The researchers developed this paper with the aim of proposing a novel knowledge distillation framework for effectively teaching a sensorimotor student agent to drive under the supervision of a privileged teacher agent. They observed that current distillation methods for sensorimotor agents often result in suboptimal learned driving behavior by the student. This is hypothesized to be due to inherent differences between the input, modeling capacity, and optimization processes of the two agents.

To address these limitations and close the gap between the sensorimotor agent and its privileged teacher, the researchers developed a distillation scheme that designs a student which learns to align their input features with the teacher’s privileged Bird’s Eye View (BEV) space. The student can then benefit from direct supervision by the teacher over the internal representation learning.

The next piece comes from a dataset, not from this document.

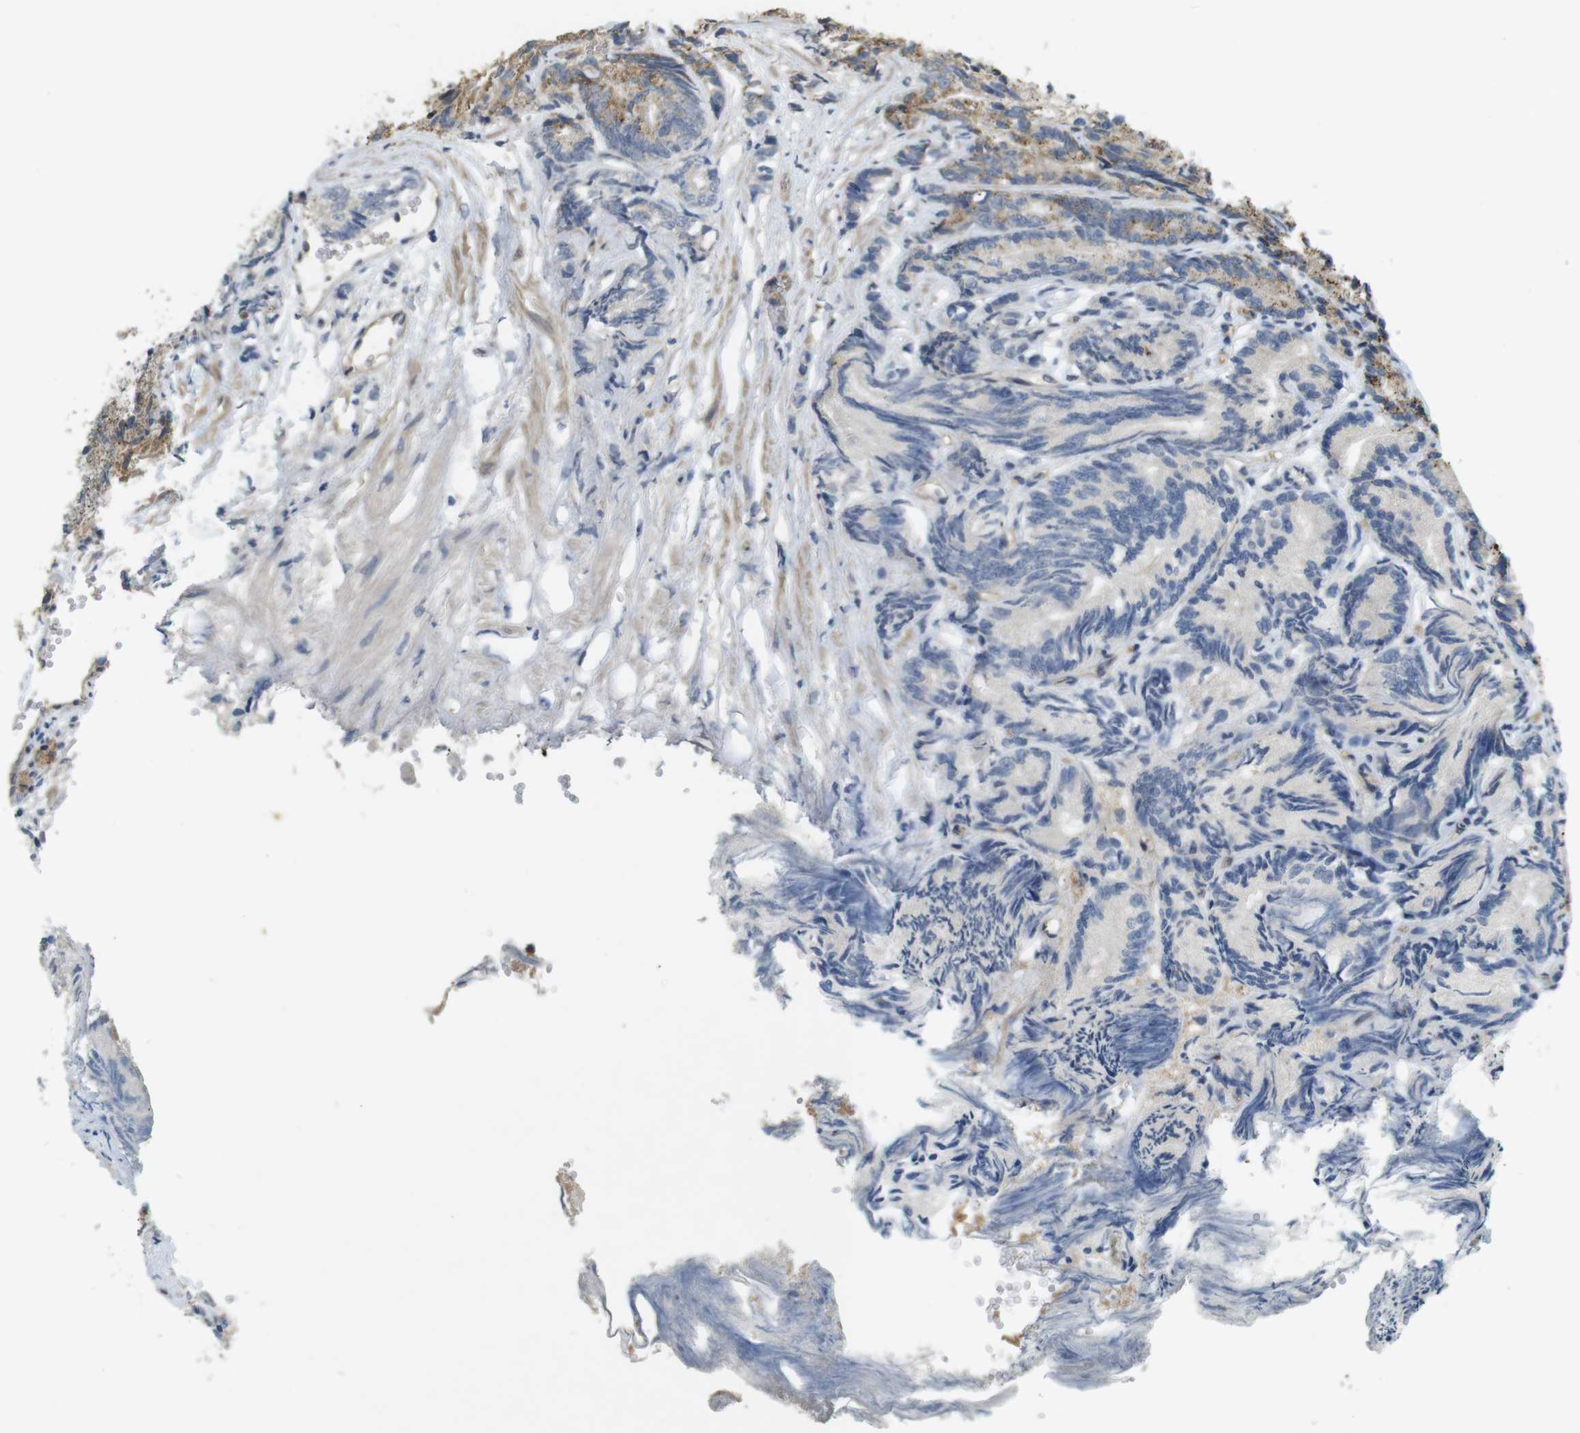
{"staining": {"intensity": "moderate", "quantity": ">75%", "location": "cytoplasmic/membranous"}, "tissue": "prostate cancer", "cell_type": "Tumor cells", "image_type": "cancer", "snomed": [{"axis": "morphology", "description": "Adenocarcinoma, Low grade"}, {"axis": "topography", "description": "Prostate"}], "caption": "Human prostate cancer stained with a brown dye exhibits moderate cytoplasmic/membranous positive expression in about >75% of tumor cells.", "gene": "CLTC", "patient": {"sex": "male", "age": 89}}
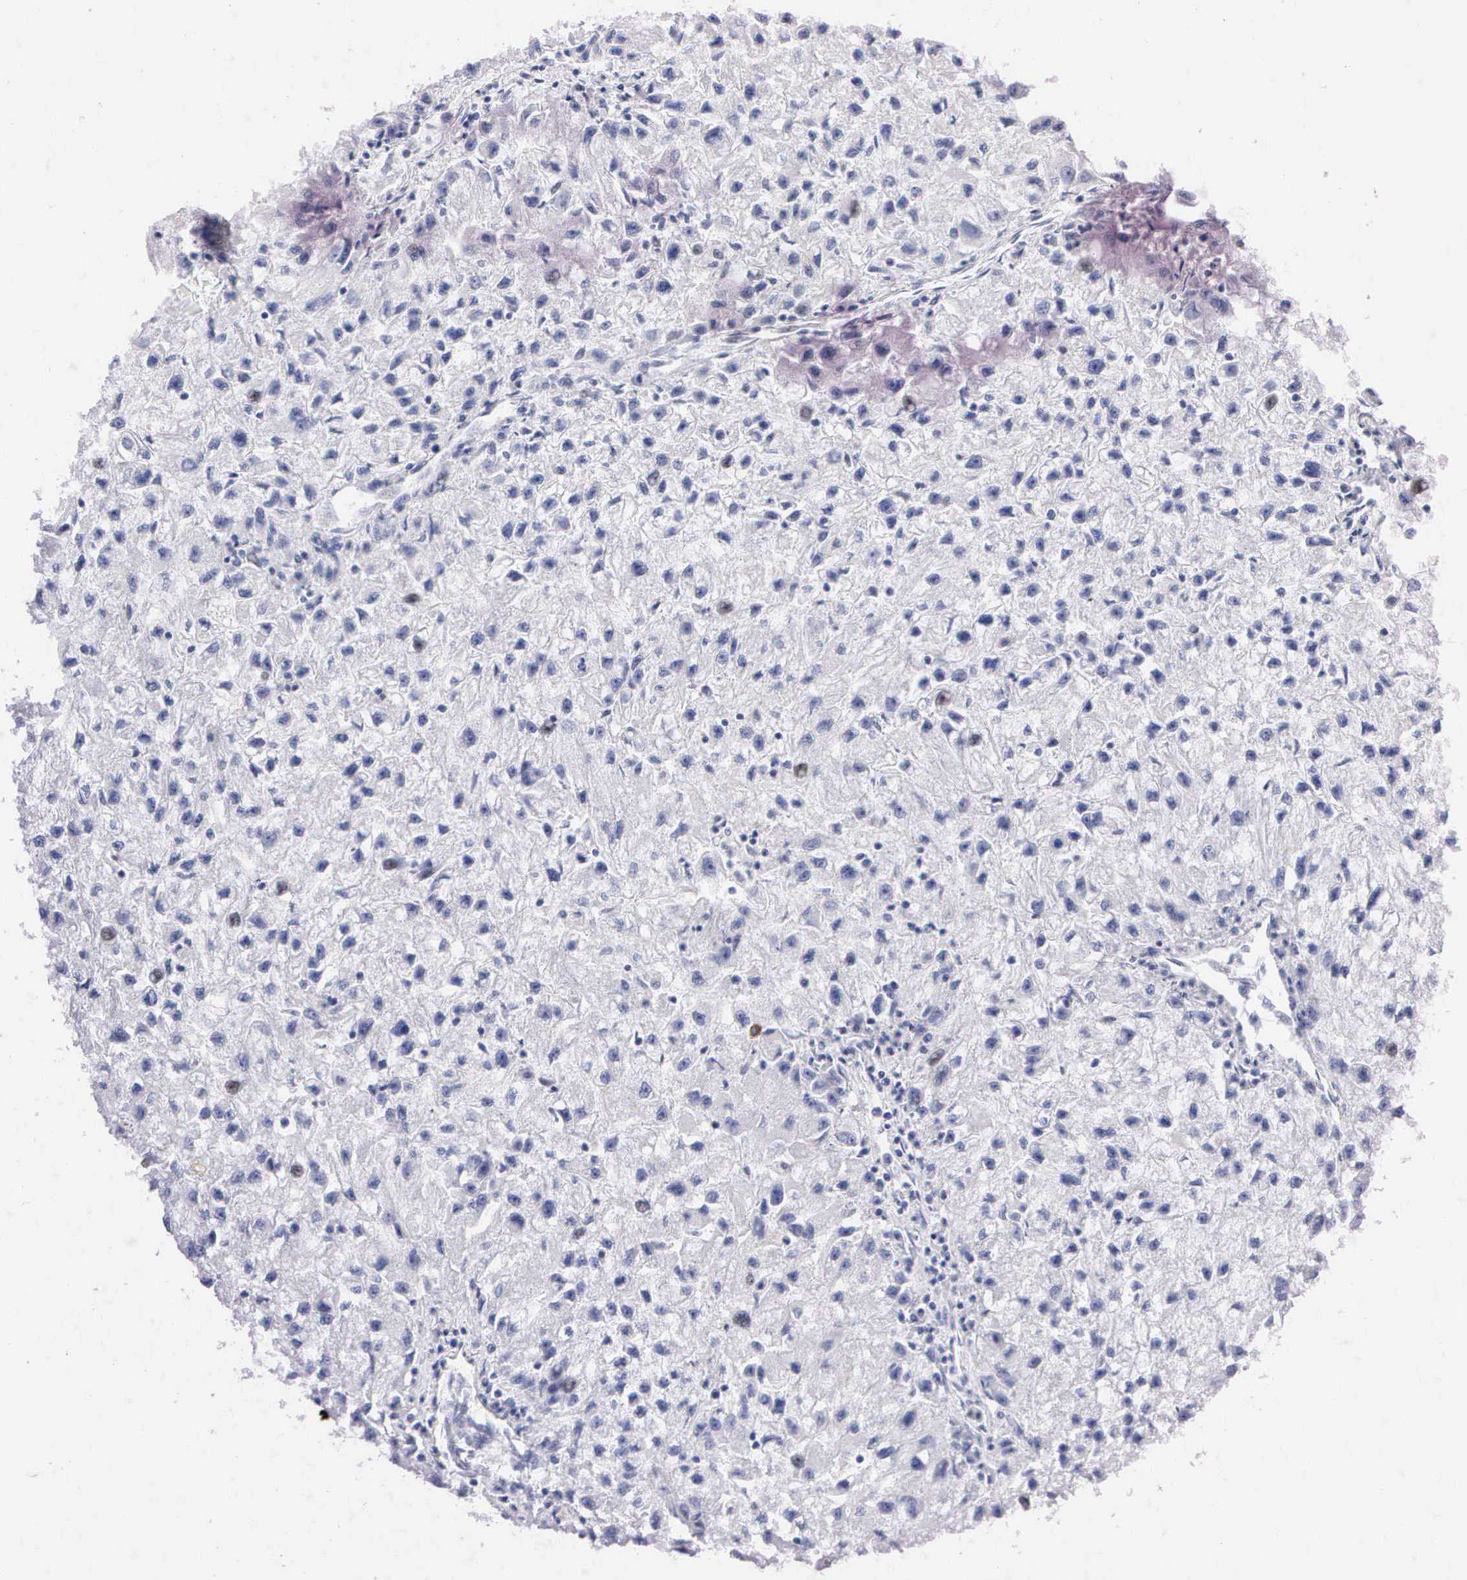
{"staining": {"intensity": "negative", "quantity": "none", "location": "none"}, "tissue": "renal cancer", "cell_type": "Tumor cells", "image_type": "cancer", "snomed": [{"axis": "morphology", "description": "Adenocarcinoma, NOS"}, {"axis": "topography", "description": "Kidney"}], "caption": "IHC image of neoplastic tissue: human adenocarcinoma (renal) stained with DAB shows no significant protein expression in tumor cells.", "gene": "PGR", "patient": {"sex": "male", "age": 59}}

To scaffold the difficult sensorimotor learning task, the student model is optimized via a student-paced coaching mechanism with various auxiliary supervision. The researchers also propose a high-capacity imitation learned privileged agent that surpasses prior privileged agents in CARLA and ensures the student learns safe driving behavior.

Their proposed sensorimotor agent results in a robust image-based behavior cloning agent in CARLA, improving over current models by over 20.6% in driving score without requiring LiDAR, historical observations, ensemble of models, on-policy data aggregation or reinforcement learning.